The pattern emerging from System1's data is not that HFSS restrictions have hurt Easter advertising quality. The opposite appears to be true for brands that were already investing in distinctive assets before the rules changed. The restrictions may be functioning, at least partly, as a sorting mechanism - separating advertisers that have built recognisable brand identities from those that have relied on promotional mechanics and appetite imagery to drive seasonal sales.
Timeline
- July 2020 - UK government first announces HFSS marketing restrictions as part of its obesity strategy.
- October 2022 - Location restrictions on HFSS products in retail settings come into force.
- March 2025 - Google and industry partners publish "The Effectiveness Equation" report, finding marketing returns in months 5-24 match those of the first four months.
- October 2, 2025 - TransUnion and MMA Global publish "Brand as Performance" research, finding traditional measurement tools may undervalue brand marketing's contribution to sales by up to 83%.
- July 31, 2025 - IAB UK, the Advertising Association, ISBA, and IPA launch cross-industry HFSS awareness campaign ahead of October 1 voluntary implementation date.

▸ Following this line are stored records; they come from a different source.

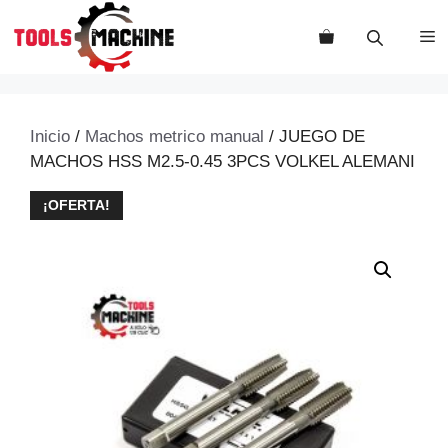
Saltar
al
M
contenido
Inicio
/
Machos metrico manual
/ JUEGO DE
MACHOS HSS M2.5-0.45 3PCS VOLKEL ALEMANI
¡OFERTA!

- January 5, 2026 - UK HFSS advertising and promotion restrictions take full statutory effect, as reported by PPC Land.
- January 8-18, 2026 - Omnicom Media Group UK Chief Strategy Officer publishes "secular stagnation" thesis on advertising effectiveness; industry figures debate its conclusions across professional networks, covered by PPC Land.
- 30 March 2026 - System1 publishes 2026 UK Easter ad rankings, the first since HFSS restrictions came into force. Lindt (5.9 Stars), M&S (5.7 Stars), and Cadbury (5.6 Stars) lead the field.
Summary
Who: System1, a creative effectiveness platform headquartered in London with operations across 81 markets globally, published the ranking. The ten ads assessed represent seven UK advertisers: Lindt, Marks & Spencer, Cadbury, Tesco, Aldi, Lidl, and Asda.

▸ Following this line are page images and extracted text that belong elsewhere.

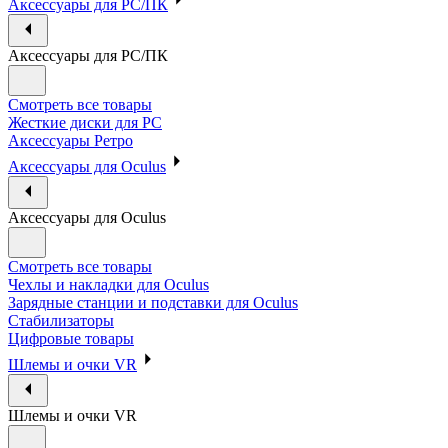
Аксессуары для PC/ПК
Аксессуары для PC/ПК
Смотреть все товары
Жесткие диски для PC
Аксессуары Ретро
Аксессуары для Oculus
Аксессуары для Oculus
Смотреть все товары
Чехлы и накладки для Oculus
Зарядные станции и подставки для Oculus
Стабилизаторы
Цифровые товары
Шлемы и очки VR
Шлемы и очки VR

What: System1's annual UK Easter ad ranking, scored using the platform's Star Rating (emotional response predictive of long-term brand growth) and Fluency (speed and accuracy of brand attribution). Lindt scored 5.9 Stars, M&S 5.7 Stars, and Cadbury 5.6 Stars. Cadbury's Fluency score of 95% - joint-highest in the ranking alongside Lindt - was achieved without showing food product imagery directly.
When: System1 released the rankings on 30 March 2026. The ads evaluated were running during the Easter 2026 season. These are the first System1 Easter rankings collected and published since UK HFSS advertising restrictions took statutory effect on 5 January 2026.
Where: The ranking covers UK television and video advertising. System1 conducts testing in the UK and globally through its Test Your Ad product, drawing on a database of over 100,000 ads.
Why: The results matter because they provide the first empirical creative effectiveness data from a major seasonal category - confectionery and baked goods - operating under the new HFSS restrictions. The data suggests brands with long-established distinctive assets outperform those relying on product imagery and price-led messaging, with implications for how food and beverage advertisers allocate creative investment in regulated advertising environments.